The author and Born to be a silly goose forced to lock in shirt cultural commentator Jason Diamond calls David’s look “post-normcore”. “It’s normal, but it’s sneaky. He dresses really well, but there’s nothing flashy about it … He’s actually one of the smartest dressers on TV.” He likens David’s style to the “smart casual” look often found in Nora Ephron or Steve Martin films in the late 1980s and early 90s. “It’s very subtle and so people don’t really pick up on it.” Jerry Seinfeld once described the look as “Upper West Side communist”. As with everything, David is exacting about clothes. In real life he is the son of a garment-district salesman, and approaches getting dressed with a rulebook. As he told GQ in 2020: “One should wear only one ‘nice’ piece of clothing at a time. Otherwise it’s too much. Too dressed. You have to be half dressed. That’s my fashion theory, since you asked: Half Is More.” This is the kind of pithy rule that translates well on TikTok.

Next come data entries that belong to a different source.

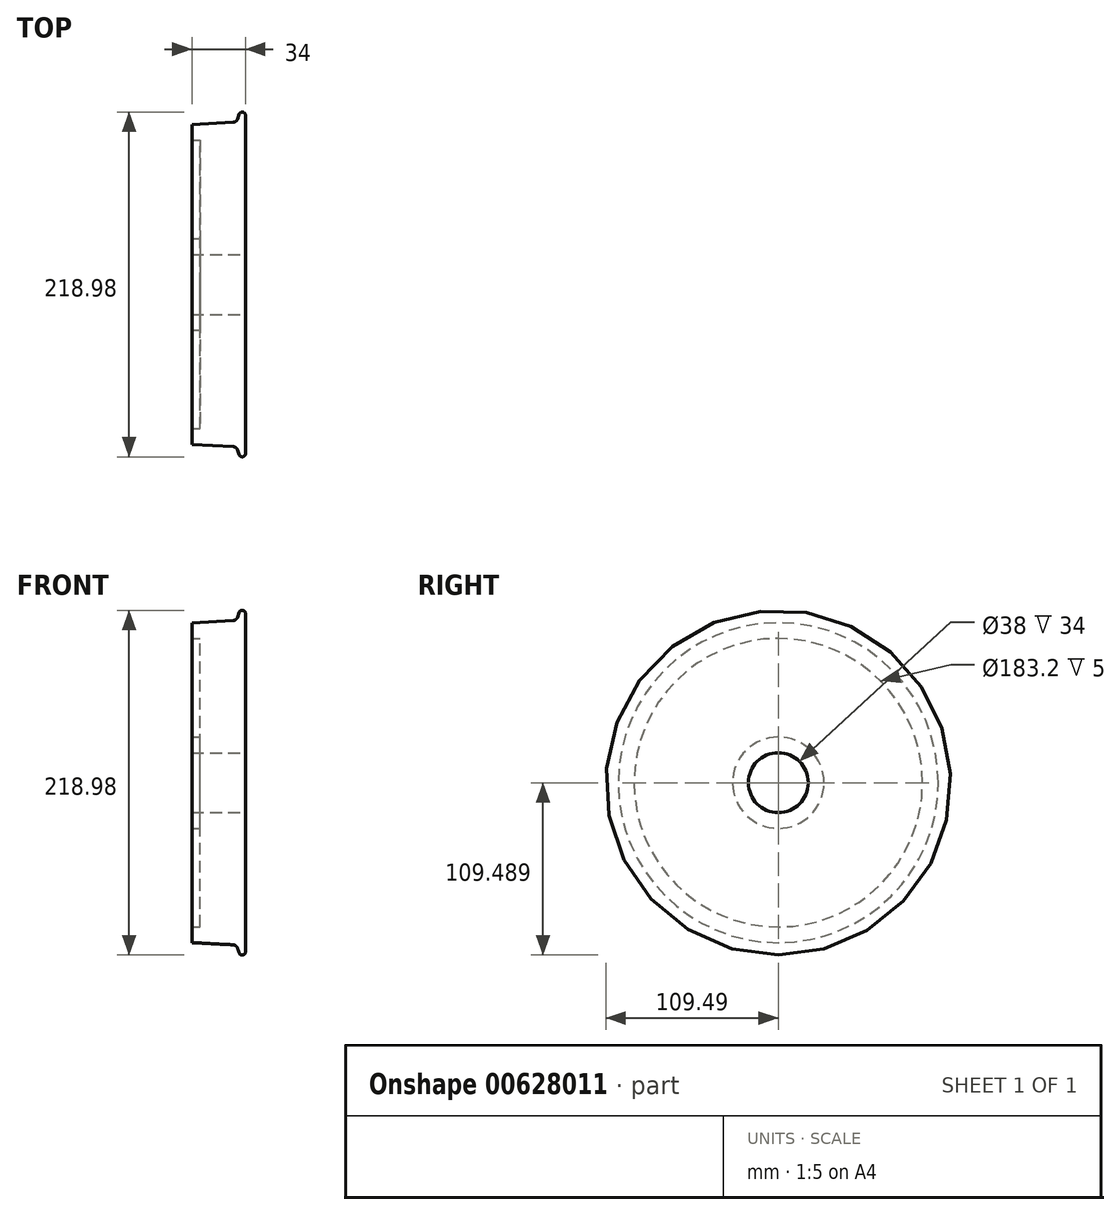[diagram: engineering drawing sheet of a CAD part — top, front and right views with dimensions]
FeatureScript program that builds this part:
annotation { "Feature Type Name" : "Feature", "Feature Type Description" : "" }
export const myFeature = defineFeature(function(context is Context, id is Id, definition is map)
    precondition{}
    {
        {
            var Q0;
            Q0=qCreatedBy(makeId("Front.planeOp"),FACE);
            var sketch = newSketch(context, id + "F0", { "sketchPlane" : qUnion([Q0])});
            skLineSegment(sketch, "E0.bottom", {"start": v(17, 49.68) * mm, "end": v(-17, 49.68) * mm, "construction": true});
            skLineSegment(sketch, "E0.top", {"start": v(17, -51.92) * mm, "end": v(-17, -51.92) * mm, "construction": true});
            skLineSegment(sketch, "E0.left", {"start": v(17, 49.68) * mm, "end": v(17, 30.68) * mm, "construction": true});
            skLineSegment(sketch, "E0.right", {"start": v(-17, 49.68) * mm, "end": v(-17, 30.68) * mm, "construction": true});
            skPoint(sketch, "E0.middle", {"position": v(0, -1.12) * mm});
            skLineSegment(sketch, "E1", {"start": v(-17, -51.92) * mm, "end": v(9.06, -53.29) * mm});
            skLineSegment(sketch, "E2", {"start": v(11.88, -55.37) * mm, "end": v(13, -58.46) * mm});
            skLineSegment(sketch, "E3", {"start": v(17, -51.92) * mm, "end": v(17, -57.75) * mm});
            skArc(sketch, "E4", {"start": v(17, -57.75) * mm, "mid": v(15.3, -59.78) * mm, "end": v(13, -58.46) * mm});
            skLineSegment(sketch, "E5", {"start": v(13, -58.46) * mm, "end": v(13, -51.92) * mm, "construction": true});
            skPoint(sketch, "E6.visualSharp", {"position": v(11.16, -53.4) * mm});
            skArc(sketch, "E6.filletArc", {"start": v(11.88, -55.37) * mm, "mid": v(10.79, -53.9) * mm, "end": v(9.06, -53.29) * mm});
            skLineSegment(sketch, "E7", {"start": v(-17, 30.68) * mm, "end": v(17, 30.68) * mm});
            skLineSegment(sketch, "E8", {"start": v(-17, 30.68) * mm, "end": v(-17, 20.68) * mm});
            skLineSegment(sketch, "E9", {"start": v(17, 30.68) * mm, "end": v(17, -51.92) * mm});
            skLineSegment(sketch, "E10", {"start": v(-17, -41.92) * mm, "end": v(-12, -41.92) * mm});
            skLineSegment(sketch, "E11", {"start": v(-12, -41.92) * mm, "end": v(-12, 20.68) * mm});
            skLineSegment(sketch, "E12", {"start": v(-12, 20.68) * mm, "end": v(-17, 20.68) * mm});
            skLineSegment(sketch, "E13", {"start": v(-17, -41.92) * mm, "end": v(-17, -51.92) * mm});
            skSolve(sketch);
        }
        {
            var Q0;
            Q0=makeQuery(id+"F0.imprint","IMPRINT",FACE,{"disambiguationData":[TD([[makeQuery(id+"F0.imprint","IMPRINT",EDGE,{"derivedFrom":sQuery(id+"F0.wireOp",EDGE,"E1")}),1.0]])]});
            var Q1;
            Q1=sQuery(id+"F0.wireOp",EDGE,"E0.bottom");
            revolve(context, id + "F1", {"entities" : qUnion([Q0]), "axis" : qUnion([Q1]), "revolveType" : RevolveType.FULL});
        }
    });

Born to be a silly goose forced to lock in shirt, hoodie, sweater, longsleeve and ladies t-shirt
Born to be a silly goose forced to lock in shirt Martin Greenfield, a tailor who dressed six US presidents, countless A-list actors and professional athletes, died on March 20 at the age of 95, according to his sons Jay, Tod and David Greenfield. Dubbed by GQ and other media outlets as “America’s greatest living tailor,” Greenfield founded the longstanding menswear shop Martin Greenfield Clothiers in Brooklyn in 1977 after 30 years of working in a clothing factory. For decades, his custom, handcrafted suits were sported by heavyweights of American culture: Frank Sinatra, Martin Scorsese, Leonardo DiCaprio and LeBron James, to name a few. Greenfield also outfitted six US Presidents. “My craft is very difficult to define because it’s many things,” he explained in a 2016 video interview with Great Big Story. “I am a maker of clothing. I know how to measure. I know how to fit people. Very few people could match me.”